Bièvre (Georges François Maréchal, marquis de)

Écrivain français (Paris 1747 – Triesdorf, Bavière, 1789).

Auteur d'une pièce, le Séducteur (1783), qui fut comparée au Méchant de Gresset, il est surtout connu pour les nombreux calembours (il rédigea, en 1777, pour l'Encyclopédie l'article « kalembour ») qui émaillent ses œuvres (Lettre écrite à Mme la comtesse Tation par le sieur de Bois flotté, étudiant en droit fil, 1770 ; Vercingétorixe, 1770 ; les Amours de l'ange Lure et de la fée Lure, 1772). Ses bons mots sont réunis dans les Bievriana (1800).

Biga (Daniel)

Poète français (Nice 1940).

Il passe une enfance heureuse au plus près de la nature et fréquente à l'orée des années 1960 les artistes niçois, ses amis. Il apparaît comme le principal poète de Mai 68, mouvement qui représente à ses yeux le romantisme de la liberté et le vœu d'une sexualité affranchie, harmonieuse. Bréviaire d'une génération, Kilroy was here (1972) est une parole toute en cuts, en collages. Dans l'œuvre nombreuse de ce peintre des mots, asper sed liber, recueils et plaquettes aux reflets densément autobiographiques creusent le rapport à l'Être. Une approche de plus en plus religieuse, voire mystique, se décline (Détache-toi de ton cadavre, 1998) : tout est âme. La poésie n'est pas un jeu formel mais un rapport franc au monde et, d'un même élan, rivage de l'amour (des mots et des êtres). Né nu (1984), Biga est l'un des poètes les plus vrais de ce qu'il nomme lui-même le « vingtième siècle et demi ».

Bijns (Anna)

Poétesse anversoise d'expression néerlandaise (Anvers 1493 – id. 1575).

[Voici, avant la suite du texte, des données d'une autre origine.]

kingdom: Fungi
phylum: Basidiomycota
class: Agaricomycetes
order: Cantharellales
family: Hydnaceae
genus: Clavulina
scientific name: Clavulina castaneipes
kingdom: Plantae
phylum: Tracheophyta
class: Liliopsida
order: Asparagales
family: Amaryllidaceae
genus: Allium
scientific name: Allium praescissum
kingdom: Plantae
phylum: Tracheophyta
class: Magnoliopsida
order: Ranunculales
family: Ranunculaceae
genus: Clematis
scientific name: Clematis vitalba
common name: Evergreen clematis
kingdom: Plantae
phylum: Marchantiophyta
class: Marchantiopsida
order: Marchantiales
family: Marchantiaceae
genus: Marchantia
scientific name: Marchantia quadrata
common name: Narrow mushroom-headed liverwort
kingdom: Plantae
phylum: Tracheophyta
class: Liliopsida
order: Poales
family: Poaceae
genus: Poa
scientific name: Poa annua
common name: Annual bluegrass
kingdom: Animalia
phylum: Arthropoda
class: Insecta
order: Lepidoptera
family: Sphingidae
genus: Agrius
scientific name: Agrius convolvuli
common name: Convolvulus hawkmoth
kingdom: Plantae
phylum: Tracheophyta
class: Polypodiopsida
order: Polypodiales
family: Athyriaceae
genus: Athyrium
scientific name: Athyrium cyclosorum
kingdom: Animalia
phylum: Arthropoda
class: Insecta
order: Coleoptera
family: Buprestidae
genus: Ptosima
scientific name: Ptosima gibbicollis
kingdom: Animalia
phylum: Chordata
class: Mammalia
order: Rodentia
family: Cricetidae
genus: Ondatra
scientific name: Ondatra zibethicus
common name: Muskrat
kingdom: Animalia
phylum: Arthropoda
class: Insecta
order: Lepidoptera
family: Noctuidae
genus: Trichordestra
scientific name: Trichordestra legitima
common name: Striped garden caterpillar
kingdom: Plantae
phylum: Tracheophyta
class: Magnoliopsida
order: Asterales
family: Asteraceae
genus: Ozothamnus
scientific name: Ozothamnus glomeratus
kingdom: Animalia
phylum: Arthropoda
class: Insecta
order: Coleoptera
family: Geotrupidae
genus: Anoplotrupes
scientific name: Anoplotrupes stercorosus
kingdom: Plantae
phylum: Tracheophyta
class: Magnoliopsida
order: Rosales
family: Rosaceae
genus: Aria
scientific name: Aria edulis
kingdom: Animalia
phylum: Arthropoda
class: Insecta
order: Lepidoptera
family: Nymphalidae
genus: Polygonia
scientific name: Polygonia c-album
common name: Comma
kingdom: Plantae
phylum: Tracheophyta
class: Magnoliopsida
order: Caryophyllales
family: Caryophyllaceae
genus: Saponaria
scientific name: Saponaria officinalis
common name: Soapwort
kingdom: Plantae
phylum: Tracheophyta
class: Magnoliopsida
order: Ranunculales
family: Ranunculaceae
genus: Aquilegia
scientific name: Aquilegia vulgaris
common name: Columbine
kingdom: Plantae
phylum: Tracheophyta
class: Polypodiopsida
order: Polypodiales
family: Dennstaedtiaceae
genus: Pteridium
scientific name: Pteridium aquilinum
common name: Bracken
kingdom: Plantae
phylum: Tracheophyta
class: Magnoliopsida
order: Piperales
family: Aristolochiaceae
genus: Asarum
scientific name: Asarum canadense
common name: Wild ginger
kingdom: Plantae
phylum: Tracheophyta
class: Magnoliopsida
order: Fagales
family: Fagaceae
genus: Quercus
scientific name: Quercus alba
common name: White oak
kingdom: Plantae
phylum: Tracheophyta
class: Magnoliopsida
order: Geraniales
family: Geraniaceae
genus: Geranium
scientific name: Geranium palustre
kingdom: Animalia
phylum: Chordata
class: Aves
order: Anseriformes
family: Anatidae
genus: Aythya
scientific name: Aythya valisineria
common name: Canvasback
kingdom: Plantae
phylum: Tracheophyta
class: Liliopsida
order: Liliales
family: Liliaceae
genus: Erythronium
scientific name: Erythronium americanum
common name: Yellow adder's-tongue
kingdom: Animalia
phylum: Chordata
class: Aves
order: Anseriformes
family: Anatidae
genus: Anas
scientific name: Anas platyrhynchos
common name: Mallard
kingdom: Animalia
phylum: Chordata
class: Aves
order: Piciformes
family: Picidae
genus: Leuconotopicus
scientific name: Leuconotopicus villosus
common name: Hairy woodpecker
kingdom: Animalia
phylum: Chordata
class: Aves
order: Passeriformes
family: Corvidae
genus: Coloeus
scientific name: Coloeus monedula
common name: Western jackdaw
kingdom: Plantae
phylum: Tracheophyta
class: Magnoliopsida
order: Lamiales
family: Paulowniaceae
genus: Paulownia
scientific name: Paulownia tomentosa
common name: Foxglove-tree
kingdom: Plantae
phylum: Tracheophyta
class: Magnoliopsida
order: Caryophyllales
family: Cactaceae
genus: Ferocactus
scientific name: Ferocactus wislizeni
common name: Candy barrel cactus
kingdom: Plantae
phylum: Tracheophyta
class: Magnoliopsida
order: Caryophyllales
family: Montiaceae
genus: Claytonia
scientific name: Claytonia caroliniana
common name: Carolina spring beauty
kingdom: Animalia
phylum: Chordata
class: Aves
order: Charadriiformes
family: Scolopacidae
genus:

Ses poèmes « plus aigres que doux » se dressent contre la décadence morale et surtout contre la Réforme (Refrains, 1528 ; 1548 ; 1567). Plus touchants sont ses éloges de la Vierge et ses méditations sur la mort, de même que les Nouveaux Refrains, qui lui sont attribués par les éditeurs Jonckbloet et van Helten en 1886.

Bilac (Olavo Brás Martins dos Guimarães)

Poète brésilien (Rio de Janeiro 1865 – id. 1918).

Il fut, avec Machado de Assis, le plus grand poète parnassien brésilien (Poésies, 1888 ; le Soir, 1919).

Bildungsroman (roman de formation)

Ce terme allemand, avec ses variantes (Entwicklungsroman, Erziehungsroman, roman d'apprentissage ou d'éducation), désigne un type de récit où le personnage principal se « forme » et mûrit au contact du monde et par les expériences qu'il y vit. Le roman de formation ne part pas de l'idée de l'homme « fait » qui aurait à se confronter à un ordre figé (épique) sous la forme d'une épreuve, mais introduit la notion optimiste de devenir, tant pour l'individu que pour la société où il évolue : la vie est un champ d'expérience, une école qui modèle progressivement le héros et sa conception du monde. Sous divers aspects, le Bildungsroman décrit un itinéraire constant : « vocation » du héros qui vient de terminer son adolescence et doit développer ses possibilités (artistiques) d'abord par une rupture avec son existence antérieure (univers clos de la cellule familiale ; conflit de générations chez les romantiques), puis par un « voyage » (géographique, intérieur et initiatique), où les rencontres successives (le maître, l'amour) sont vécues comme un enrichissement, enfin, souvent par un retour aux lieux de départ qui permet de mesurer le chemin parcouru. Le Bildungsroman, dont on peut voir les prémices dans le roman baroque (Simplicius Simplicissimus de Grimmelshausen) et dans Tom Jones de Fielding, se développe en Allemagne surtout au XVIIIe s., puis chez les romantiques, et jusqu'à l'époque contemporaine. Il est toujours porteur de la vision du monde de son auteur, dont il reflète les idéaux : Agathon (Wieland), Wilhelm Meister (Goethe), qui reste le modèle du genre, Henri d'Ofterdingen (Novalis), Franz Sternbald (Tieck), Pressentiment et Présence (Eichendorff), l'Été de la Saint-Martin (Stifter), Henri le Vert (Keller), Peter Camenzind et le Jeu des perles de verre (Hesse), Jean-Christophe (R. Rolland). À la fin du Bildungsroman, le personnage, mûri par la « conquête cognitive de soi » (M. Brion), a trouvé sa juste place dans l'ordre du monde et la société de son temps.